The Harmonized System (HS) Code for Azithromycin Dihydrate as a chemical substance mostly falls under 2941.90, classified for antibiotics but subject to national subdivisions and controls. Import-export rules stress product identification, purity, batch origin, and intended use in pharmaceutical manufacture. Labeling requirements direct hazard communication and safe transport. The safety data sheet (SDS) will flag the need for careful handling, even though the powder is less volatile than many industrial chemicals.
Azithromycin Dihydrate rates as both a safe medicine and a regulated chemical raw material. Exposure at manufacturing scale sometimes brings minor health risks if mishandled—a dust cloud can cause eye, skin, or respiratory irritation. Chronic exposure, though rare in non-pharmaceutical settings, can lead to allergic or immune reactions in sensitive people. Pharmaceutical-grade product usually avoids contamination with persistent organic pollutants or heavy metals, but strict adherence to Occupational Safety and Health Administration (OSHA) rules and pharmaceutical good manufacturing practice (GMP) is expected during its storage and handling. Spills should be swept up gently, with breathing protection and gloves to prevent direct contact. Waste from this substance cannot just hit the regular trash—environmental controls require disposal as pharmaceutical or laboratory waste, following national and local regulations.

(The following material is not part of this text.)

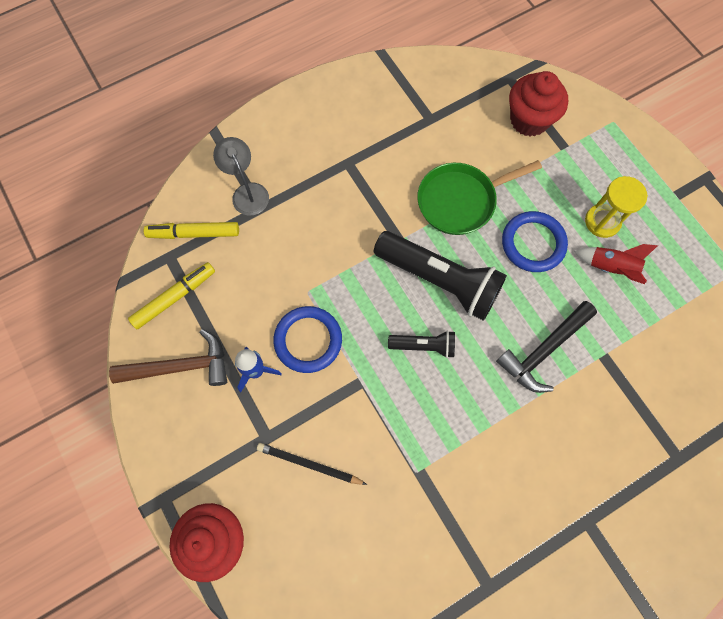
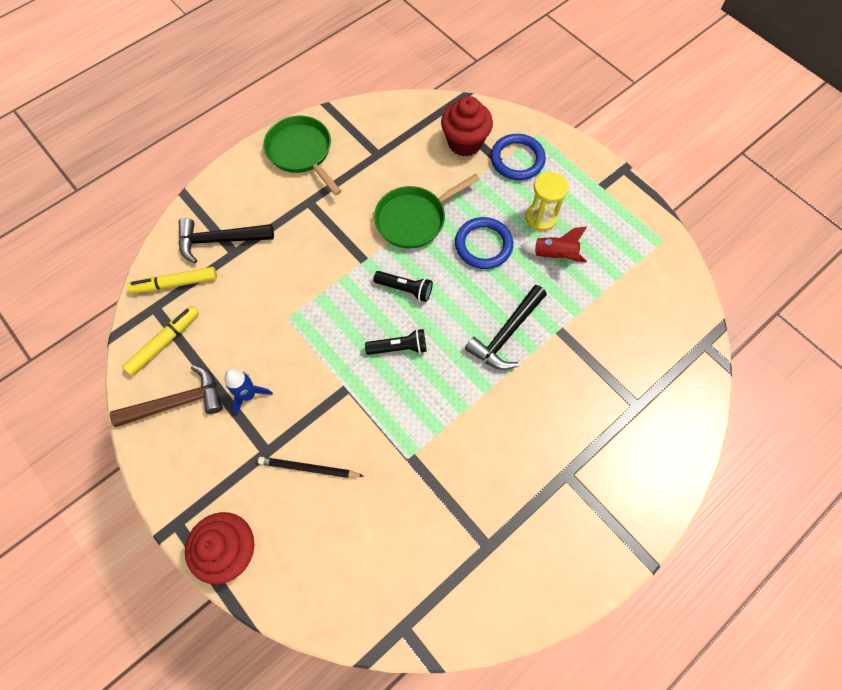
camera: 10 degrees left, 5 degrees down
grey lamp [213,137,269,216] -> black hammer [179,218,274,264]
blue ring [273,306,342,373] -> blue ring moved to [491,134,546,180]
black flashlight [374,231,507,321] -> black flashlight [373,271,433,302], size x0.50
none -> green pan [263,116,342,196]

As a raw material, Azithromycin Dihydrate pulls its weight at the front lines of antibiotic production. Pharmaceutical companies prize its stability and storage properties, as many other antibiotics break down faster under the same conditions. Doctors prescribe azithromycin to treat bacterial infections resistant to more common agents, so reliable, pure, stable raw material translates directly into successful patient treatment. The compound slips into dose forms like tablets, capsules, oral suspensions, or injections after blending and granulation with excipients. Supplied as a dry solid, it remains potent over long shelf lives, supporting global logistics and wide distribution. Attention to maintaining strict, reproducible physical properties keeps patients, regulators, and manufacturers satisfied that every batch can do the job promised.

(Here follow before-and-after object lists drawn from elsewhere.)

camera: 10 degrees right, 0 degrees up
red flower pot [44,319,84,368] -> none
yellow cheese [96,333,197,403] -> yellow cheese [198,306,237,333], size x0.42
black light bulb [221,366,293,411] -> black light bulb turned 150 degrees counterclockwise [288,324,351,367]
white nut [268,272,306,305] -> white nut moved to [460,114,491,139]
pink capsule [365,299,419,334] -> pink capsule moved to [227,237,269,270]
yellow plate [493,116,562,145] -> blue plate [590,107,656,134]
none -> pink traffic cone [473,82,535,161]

Secure supply chains for raw azithromycin help avoid shortages faced during global health crises. Partnerships with certified manufacturers, frequent audits, and transparency in sourcing raw ingredients reduce the risk of adulterated or impure chemicals entering the market. Improving personal protective equipment and engineering controls in manufacturing sites reduces the risks of dust exposure and accidental inhalation for workers. Clear and complete safety documentation, with real-world training for staff, turns handling from a rote compliance task to an effective safeguard. Sustainable practices, such as minimizing production waste and recycling packaging, make the process safer for both people and the environment. Research into alternative forms—such as more water-soluble salts—may make the compound easier to handle in regions with less access to high-end processing equipment.